What the task requires » Word for word, reproduce each entry.

□ □ □ □ □ □ □

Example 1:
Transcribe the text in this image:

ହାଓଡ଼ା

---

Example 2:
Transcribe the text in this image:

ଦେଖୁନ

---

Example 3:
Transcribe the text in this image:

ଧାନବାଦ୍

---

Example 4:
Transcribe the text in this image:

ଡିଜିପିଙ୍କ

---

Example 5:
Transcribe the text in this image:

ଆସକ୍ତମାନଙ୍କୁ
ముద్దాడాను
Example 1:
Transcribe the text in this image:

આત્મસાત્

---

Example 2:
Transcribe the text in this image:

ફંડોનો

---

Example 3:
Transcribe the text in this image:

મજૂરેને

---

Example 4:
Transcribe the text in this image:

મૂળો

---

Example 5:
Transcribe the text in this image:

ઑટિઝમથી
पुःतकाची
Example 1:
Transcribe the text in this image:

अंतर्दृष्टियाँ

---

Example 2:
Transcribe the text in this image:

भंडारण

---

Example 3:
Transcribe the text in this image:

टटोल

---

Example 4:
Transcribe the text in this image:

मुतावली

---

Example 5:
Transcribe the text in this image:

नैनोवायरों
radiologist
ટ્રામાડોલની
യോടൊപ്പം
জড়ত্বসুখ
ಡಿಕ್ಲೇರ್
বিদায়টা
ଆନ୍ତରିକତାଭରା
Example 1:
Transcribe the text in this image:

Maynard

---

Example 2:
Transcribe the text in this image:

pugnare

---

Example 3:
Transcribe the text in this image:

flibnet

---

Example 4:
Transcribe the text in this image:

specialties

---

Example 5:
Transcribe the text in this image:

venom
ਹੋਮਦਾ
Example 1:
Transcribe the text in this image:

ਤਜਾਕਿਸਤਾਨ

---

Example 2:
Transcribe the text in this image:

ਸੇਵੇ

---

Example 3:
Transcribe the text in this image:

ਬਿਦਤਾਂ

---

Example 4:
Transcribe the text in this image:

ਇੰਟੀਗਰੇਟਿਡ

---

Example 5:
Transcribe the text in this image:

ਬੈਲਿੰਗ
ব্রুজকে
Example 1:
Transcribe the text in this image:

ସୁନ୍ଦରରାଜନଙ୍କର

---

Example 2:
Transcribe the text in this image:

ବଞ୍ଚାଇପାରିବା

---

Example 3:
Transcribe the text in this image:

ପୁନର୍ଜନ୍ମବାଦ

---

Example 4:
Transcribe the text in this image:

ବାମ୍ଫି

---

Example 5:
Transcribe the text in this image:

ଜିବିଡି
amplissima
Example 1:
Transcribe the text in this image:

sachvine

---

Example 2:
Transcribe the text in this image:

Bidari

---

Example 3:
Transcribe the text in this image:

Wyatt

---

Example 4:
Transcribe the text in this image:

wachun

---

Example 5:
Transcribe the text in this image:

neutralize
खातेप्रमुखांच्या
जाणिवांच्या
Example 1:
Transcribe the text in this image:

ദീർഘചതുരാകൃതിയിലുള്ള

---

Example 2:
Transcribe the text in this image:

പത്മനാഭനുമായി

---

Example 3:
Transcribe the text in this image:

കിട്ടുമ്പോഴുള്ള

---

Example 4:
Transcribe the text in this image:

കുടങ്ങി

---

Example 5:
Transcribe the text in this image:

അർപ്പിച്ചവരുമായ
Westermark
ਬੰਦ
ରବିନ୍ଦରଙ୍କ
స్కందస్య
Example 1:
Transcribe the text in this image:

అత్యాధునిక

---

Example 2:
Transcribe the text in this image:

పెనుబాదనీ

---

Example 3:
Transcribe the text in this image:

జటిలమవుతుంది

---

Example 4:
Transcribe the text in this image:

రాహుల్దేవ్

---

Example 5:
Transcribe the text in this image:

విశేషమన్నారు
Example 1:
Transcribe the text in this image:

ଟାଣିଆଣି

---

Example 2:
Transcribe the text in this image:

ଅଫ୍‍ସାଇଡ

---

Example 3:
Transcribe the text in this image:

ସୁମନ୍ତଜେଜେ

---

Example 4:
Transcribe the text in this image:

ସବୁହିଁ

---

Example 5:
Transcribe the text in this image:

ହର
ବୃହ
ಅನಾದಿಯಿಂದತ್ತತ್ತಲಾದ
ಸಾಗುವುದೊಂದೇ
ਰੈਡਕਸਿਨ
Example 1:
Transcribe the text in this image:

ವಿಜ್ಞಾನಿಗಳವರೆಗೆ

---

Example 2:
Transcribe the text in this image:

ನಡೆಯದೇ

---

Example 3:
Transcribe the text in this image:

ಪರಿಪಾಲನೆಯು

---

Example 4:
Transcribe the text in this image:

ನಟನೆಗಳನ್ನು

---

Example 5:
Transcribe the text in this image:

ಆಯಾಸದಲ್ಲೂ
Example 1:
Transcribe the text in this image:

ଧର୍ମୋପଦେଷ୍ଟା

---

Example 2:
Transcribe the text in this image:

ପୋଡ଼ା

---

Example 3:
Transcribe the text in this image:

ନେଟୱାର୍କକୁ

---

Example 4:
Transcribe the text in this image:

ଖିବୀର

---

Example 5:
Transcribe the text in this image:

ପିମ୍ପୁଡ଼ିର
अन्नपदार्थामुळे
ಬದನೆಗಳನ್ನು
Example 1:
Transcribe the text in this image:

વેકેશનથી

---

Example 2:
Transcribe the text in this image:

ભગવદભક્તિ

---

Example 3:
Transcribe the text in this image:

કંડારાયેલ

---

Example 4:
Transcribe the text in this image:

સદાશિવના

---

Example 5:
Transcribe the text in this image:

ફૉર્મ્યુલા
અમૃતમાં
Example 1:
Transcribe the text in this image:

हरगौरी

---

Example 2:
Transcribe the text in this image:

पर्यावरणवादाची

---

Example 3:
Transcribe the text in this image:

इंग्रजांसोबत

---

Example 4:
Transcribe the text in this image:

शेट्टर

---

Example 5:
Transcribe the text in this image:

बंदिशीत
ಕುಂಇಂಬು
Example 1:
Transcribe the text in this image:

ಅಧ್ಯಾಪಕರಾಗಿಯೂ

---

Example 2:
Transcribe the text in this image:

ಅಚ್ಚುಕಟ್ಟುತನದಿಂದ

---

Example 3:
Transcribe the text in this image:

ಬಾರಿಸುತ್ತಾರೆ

□ □ □ □ □ □ □

Exercise result »
Example 1:
Transcribe the text in this image:

ହାଓଡ଼ା

---

Example 2:
Transcribe the text in this image:

ଦେଖୁନ

---

Example 3:
Transcribe the text in this image:

ଧାନବାଦ୍

---

Example 4:
Transcribe the text in this image:

ଡିଜିପିଙ୍କ

---

Example 5:
Transcribe the text in this image:

ଆସକ୍ତମାନଙ୍କୁ
ముద్దాడాను
Example 1:
Transcribe the text in this image:

આત્મસાત્

---

Example 2:
Transcribe the text in this image:

ફંડોનો

---

Example 3:
Transcribe the text in this image:

મજૂરેને

---

Example 4:
Transcribe the text in this image:

મૂળો

---

Example 5:
Transcribe the text in this image:

ઑટિઝમથી
पुःतकाची
Example 1:
Transcribe the text in this image:

अंतर्दृष्टियाँ

---

Example 2:
Transcribe the text in this image:

भंडारण

---

Example 3:
Transcribe the text in this image:

टटोल

---

Example 4:
Transcribe the text in this image:

मुतावली

---

Example 5:
Transcribe the text in this image:

नैनोवायरों
radiologist
ટ્રામાડોલની
യോടൊപ്പം
জড়ত্বসুখ
ಡಿಕ್ಲೇರ್
বিদায়টা
ଆନ୍ତରିକତାଭରା
Example 1:
Transcribe the text in this image:

Maynard

---

Example 2:
Transcribe the text in this image:

pugnare

---

Example 3:
Transcribe the text in this image:

flibnet

---

Example 4:
Transcribe the text in this image:

specialties

---

Example 5:
Transcribe the text in this image:

venom
ਹੋਮਦਾ
Example 1:
Transcribe the text in this image:

ਤਜਾਕਿਸਤਾਨ

---

Example 2:
Transcribe the text in this image:

ਸੇਵੇ

---

Example 3:
Transcribe the text in this image:

ਬਿਦਤਾਂ

---

Example 4:
Transcribe the text in this image:

ਇੰਟੀਗਰੇਟਿਡ

---

Example 5:
Transcribe the text in this image:

ਬੈਲਿੰਗ
ব্রুজকে
Example 1:
Transcribe the text in this image:

ସୁନ୍ଦରରାଜନଙ୍କର

---

Example 2:
Transcribe the text in this image:

ବଞ୍ଚାଇପାରିବା

---

Example 3:
Transcribe the text in this image:

ପୁନର୍ଜନ୍ମବାଦ

---

Example 4:
Transcribe the text in this image:

ବାମ୍ଫି

---

Example 5:
Transcribe the text in this image:

ଜିବିଡି
amplissima
Example 1:
Transcribe the text in this image:

sachvine

---

Example 2:
Transcribe the text in this image:

Bidari

---

Example 3:
Transcribe the text in this image:

Wyatt

---

Example 4:
Transcribe the text in this image:

wachun

---

Example 5:
Transcribe the text in this image:

neutralize
खातेप्रमुखांच्या
जाणिवांच्या
Example 1:
Transcribe the text in this image:

ദീർഘചതുരാകൃതിയിലുള്ള

---

Example 2:
Transcribe the text in this image:

പത്മനാഭനുമായി

---

Example 3:
Transcribe the text in this image:

കിട്ടുമ്പോഴുള്ള

---

Example 4:
Transcribe the text in this image:

കുടങ്ങി

---

Example 5:
Transcribe the text in this image:

അർപ്പിച്ചവരുമായ
Westermark
ਬੰਦ
ରବିନ୍ଦରଙ୍କ
స్కందస్య
Example 1:
Transcribe the text in this image:

అత్యాధునిక

---

Example 2:
Transcribe the text in this image:

పెనుబాదనీ

---

Example 3:
Transcribe the text in this image:

జటిలమవుతుంది

---

Example 4:
Transcribe the text in this image:

రాహుల్దేవ్

---

Example 5:
Transcribe the text in this image:

విశేషమన్నారు
Example 1:
Transcribe the text in this image:

ଟାଣିଆଣି

---

Example 2:
Transcribe the text in this image:

ଅଫ୍‍ସାଇଡ

---

Example 3:
Transcribe the text in this image:

ସୁମନ୍ତଜେଜେ

---

Example 4:
Transcribe the text in this image:

ସବୁହିଁ

---

Example 5:
Transcribe the text in this image:

ହର
ବୃହ
ಅನಾದಿಯಿಂದತ್ತತ್ತಲಾದ
ಸಾಗುವುದೊಂದೇ
ਰੈਡਕਸਿਨ
Example 1:
Transcribe the text in this image:

ವಿಜ್ಞಾನಿಗಳವರೆಗೆ

---

Example 2:
Transcribe the text in this image:

ನಡೆಯದೇ

---

Example 3:
Transcribe the text in this image:

ಪರಿಪಾಲನೆಯು

---

Example 4:
Transcribe the text in this image:

ನಟನೆಗಳನ್ನು

---

Example 5:
Transcribe the text in this image:

ಆಯಾಸದಲ್ಲೂ
Example 1:
Transcribe the text in this image:

ଧର୍ମୋପଦେଷ୍ଟା

---

Example 2:
Transcribe the text in this image:

ପୋଡ଼ା

---

Example 3:
Transcribe the text in this image:

ନେଟୱାର୍କକୁ

---

Example 4:
Transcribe the text in this image:

ଖିବୀର

---

Example 5:
Transcribe the text in this image:

ପିମ୍ପୁଡ଼ିର
अन्नपदार्थामुळे
ಬದನೆಗಳನ್ನು
Example 1:
Transcribe the text in this image:

વેકેશનથી

---

Example 2:
Transcribe the text in this image:

ભગવદભક્તિ

---

Example 3:
Transcribe the text in this image:

કંડારાયેલ

---

Example 4:
Transcribe the text in this image:

સદાશિવના

---

Example 5:
Transcribe the text in this image:

ફૉર્મ્યુલા
અમૃતમાં
Example 1:
Transcribe the text in this image:

हरगौरी

---

Example 2:
Transcribe the text in this image:

पर्यावरणवादाची

---

Example 3:
Transcribe the text in this image:

इंग्रजांसोबत

---

Example 4:
Transcribe the text in this image:

शेट्टर

---

Example 5:
Transcribe the text in this image:

बंदिशीत
ಕುಂಇಂಬು
Example 1:
Transcribe the text in this image:

ಅಧ್ಯಾಪಕರಾಗಿಯೂ

---

Example 2:
Transcribe the text in this image:

ಅಚ್ಚುಕಟ್ಟುತನದಿಂದ

---

Example 3:
Transcribe the text in this image:

ಬಾರಿಸುತ್ತಾರೆ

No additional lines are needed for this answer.